The Contact Form to Any API plugin for WordPress versions up to and including 3.0.3 contains an unauthenticated cross-site scripting (XSS) vulnerability. The flaw exists in the contact form handling, allowing an attacker to inject malicious scripts without authentication. However, successful exploitation requires a privileged user (e.g., an administrator) to perform an action such as clicking a malicious link or visiting a crafted page [1].

Exploitation

An attacker with network access can submit a crafted payload via the contact form, which is stored on the server. The attacker then needs to trick a privileged user (e.g., an admin) into viewing the page where the payload is rendered, for example by sending a link or waiting for the admin to review submissions.
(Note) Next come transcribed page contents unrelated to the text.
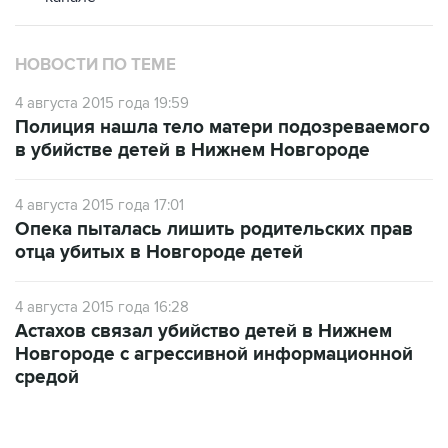
НОВОСТИ ПО ТЕМЕ
4 августа 2015 года 19:59
Полиция нашла тело матери подозреваемого
в убийстве детей в Нижнем Новгороде
4 августа 2015 года 17:01
Опека пыталась лишить родительских прав
отца убитых в Новгороде детей
4 августа 2015 года 16:28
Астахов связал убийство детей в Нижнем
Новгороде с агрессивной информационной
средой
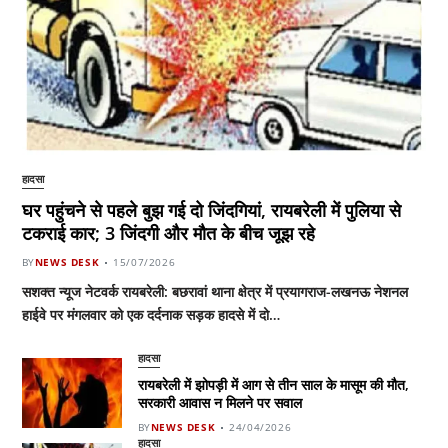
हादसा
घर पहुंचने से पहले बुझ गई दो जिंदगियां, रायबरेली में पुलिया से
टकराई कार; 3 जिंदगी और मौत के बीच जूझ रहे
BY
NEWS DESK
15/07/2026
सशक्त न्यूज नेटवर्क रायबरेली: बछरावां थाना क्षेत्र में प्रयागराज-लखनऊ नेशनल
हाईवे पर मंगलवार को एक दर्दनाक सड़क हादसे में दो…
हादसा
रायबरेली में झोपड़ी में आग से तीन साल के मासूम की मौत,
सरकारी आवास न मिलने पर सवाल
BY
NEWS DESK
24/04/2026
हादसा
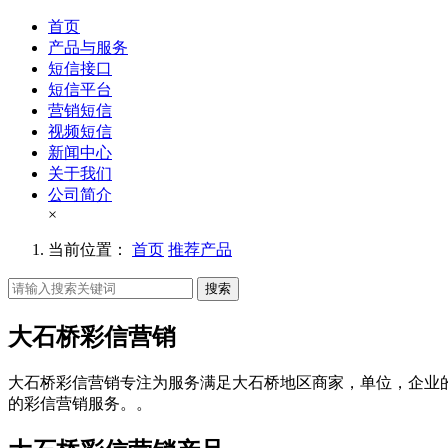
首页
产品与服务
短信接口
短信平台
营销短信
视频短信
新闻中心
关于我们
公司简介
×
当前位置：
首页
推荐产品
搜索
大石桥彩信营销
大石桥彩信营销专注为服务满足大石桥地区商家，单位，企业
的彩信营销服务。。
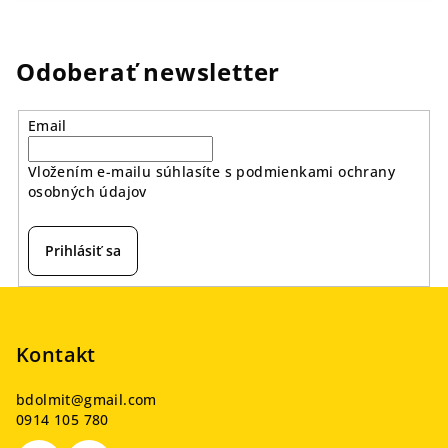
Odoberať newsletter
Email
Vložením e-mailu súhlasíte s
podmienkami ochrany
osobných údajov
Prihlásiť sa
Z
á
p
Kontakt
ä
bdolmit
@
gmail.com
t
0914 105 780
i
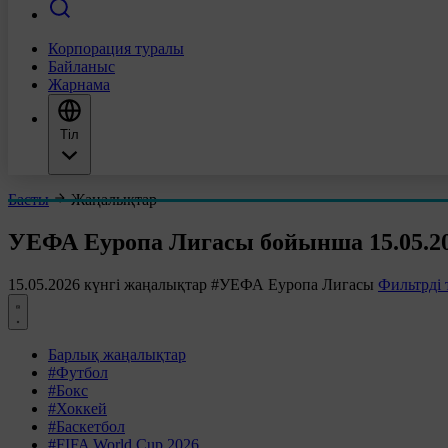
Корпорация туралы
Байланыс
Жарнама
Тіл
Басты
Жаңалықтар
УЕФА Еуропа Лигасы бойынша 15.05.20
15.05.2026 күнгі жаңалықтар
#УЕФА Еуропа Лигасы
Фильтрді 
Барлық жаңалықтар
#Футбол
#Бокс
#Хоккей
#Баскетбол
#FIFA World Cup 2026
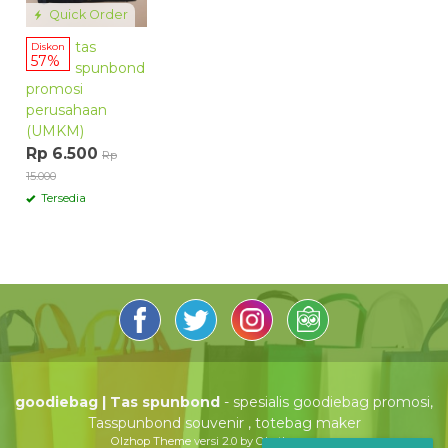
Quick Order
tas
Diskon
57%
spunbond
promosi
perusahaan
(UMKM)
Rp 6.500
Rp
15.000
Tersedia
goodiebag | Tas spunbond
- spesialis goodiebag promosi,
Tasspunbond souvenir , totebag maker
Olzhop Theme
versi 2.0 by Oketheme.com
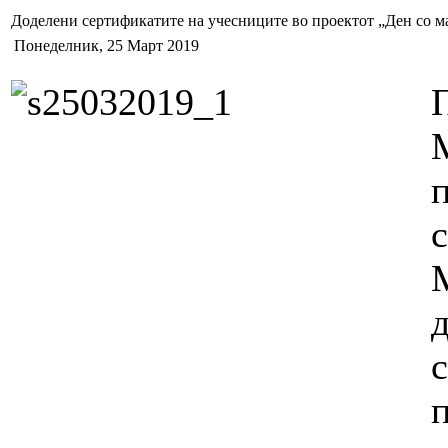
Доделени сертификатите на учесниците во проектот „Ден со 
Понеделник, 25 Март 2019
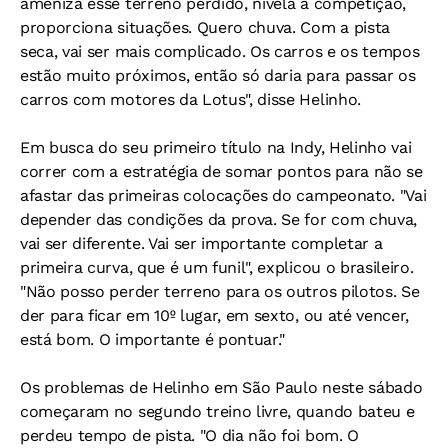
ameniza esse terreno perdido, nivela a competição,
proporciona situações. Quero chuva. Com a pista
seca, vai ser mais complicado. Os carros e os tempos
estão muito próximos, então só daria para passar os
carros com motores da Lotus", disse Helinho.
Em busca do seu primeiro título na Indy, Helinho vai
correr com a estratégia de somar pontos para não se
afastar das primeiras colocações do campeonato. "Vai
depender das condições da prova. Se for com chuva,
vai ser diferente. Vai ser importante completar a
primeira curva, que é um funil", explicou o brasileiro.
"Não posso perder terreno para os outros pilotos. Se
der para ficar em 10º lugar, em sexto, ou até vencer,
está bom. O importante é pontuar."
Os problemas de Helinho em São Paulo neste sábado
começaram no segundo treino livre, quando bateu e
perdeu tempo de pista. "O dia não foi bom. O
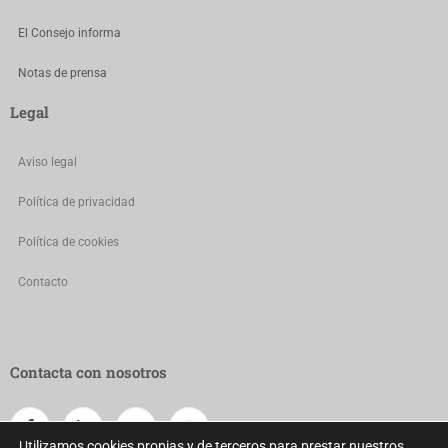
El Consejo informa
Notas de prensa
Legal
Aviso legal
Política de privacidad
Política de cookies
Contacto
Contacta con nosotros
Utilizamos cookies propias y de terceros para prestar nuestros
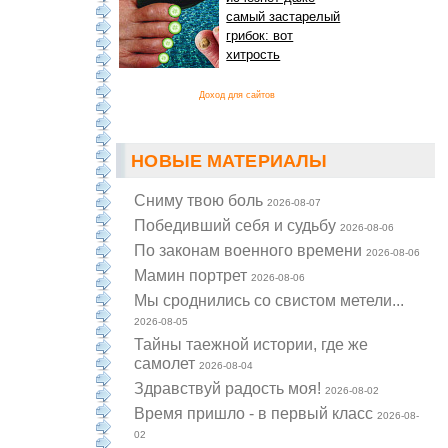
самый застарелый
грибок: вот
хитрость
Доход для сайтов
НОВЫЕ МАТЕРИАЛЫ
Cниму твою боль
2026-08-07
Победивший себя и судьбу
2026-08-06
По законам военного времени
2026-08-06
Мамин портрет
2026-08-06
Мы сроднились со свистом метели...
2026-08-05
Тайны таежной истории, где же
самолет
2026-08-04
Здравствуй радость моя!
2026-08-02
Время пришло - в первый класс
2026-08-
02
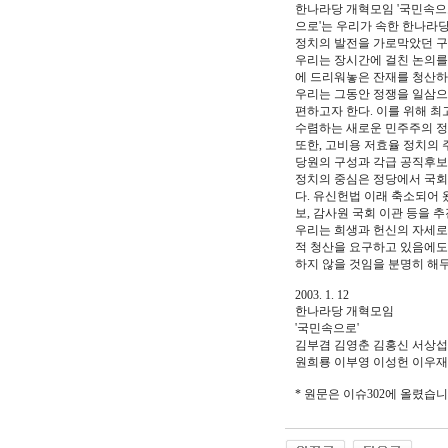
한나라당 개혁모임 '국민속으로
으로'는 우리가 속한 한나라
정치의 발전을 가로막았던 구
우리는 장시간에 걸친 논의를
에 드리워놓은 잔재를 청산하
우리는 그동안 정쟁을 일삼으
편하고자 한다. 이를 위해 
수렴하는 새로운 민주주의 정
또한, 고비용 저효율 정치의
당원의 구성과 각급 공직후보
정치의 중심은 정당에서 국회
다. 유신헌법 이래 축소되어
보, 감사원 국회 이관 등을 추
우리는 희생과 헌신의 자세로 
적 청산을 요구하고 있음에도
하지 않을 것임을 분명히 해두
2003. 1. 12
한나라당 개혁모임
'국민속으로'
김부겸 김영춘 김홍신 서상섭
원희룡 이부영 이성헌 이우재
* 원문은 이슈302에 올렸습니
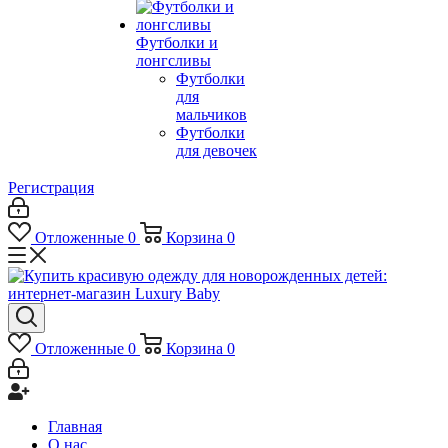
Футболки и
лонгсливы
Футболки
для
мальчиков
Футболки
для девочек
Регистрация
Отложенные
0
Корзина
0
Отложенные
0
Корзина
0
Главная
О нас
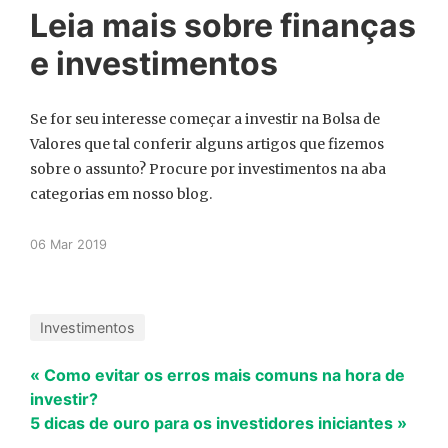
Leia mais sobre finanças
e investimentos
Se for seu interesse começar a investir na Bolsa de
Valores que tal conferir alguns artigos que fizemos
sobre o assunto? Procure por investimentos na aba
categorias em nosso blog.
06 Mar 2019
Investimentos
« Como evitar os erros mais comuns na hora de
investir?
5 dicas de ouro para os investidores iniciantes »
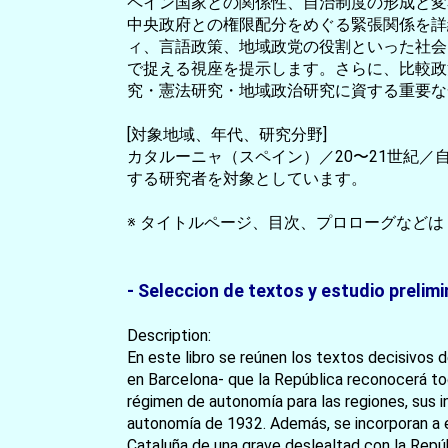
ペイン国家との関係性、自治制度の形成と変容
中央政府との権限配分をめぐる緊張関係を詳
ィ、言語政策、地域政党の役割といった社会
で捉える視座を提示します。さらに、比較政
究・憲法研究・地域政治研究に資する重要な
[対象地域、年代、研究分野]
カタルーニャ（スペイン）／20〜21世紀
する研究者を対象としています。
※ タイトルページ、目次、プロローグなどは
- Seleccion de textos y estudio prelim
Description:
En este libro se reúnen los textos decisivos
en Barcelona- que la República reconocerá tod
régimen de autonomía para las regiones, sus 
autonomía de 1932. Además, se incorporan a est
Cataluña de una grave deslealtad con la Repúbl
When the admin accesses the page, the injected script executes in their browser [1].

Impact

Successful exploitation allows the attacker to execute arbitrary JavaScript in the context of the admin's browser. This can lead to session hijacking, website defacement, redirection to malicious sites, or injection of advertisements and other HTML payloads. The vulnerability is considered moderately dangerous and is expected to be used in mass-exploit campaigns [1].

Mitigation

Immediately update the Contact Form to Any API plugin to a version newer than 3.0.3. If an update is not yet available, apply a mitigation rule from Patchstack (available to subscribers) or contact your hosting provider for assistance. The reference does not specify a fixed version release date, but Patchstack has issued a mitigation rule to block attacks until an official patch is tested and applied [1].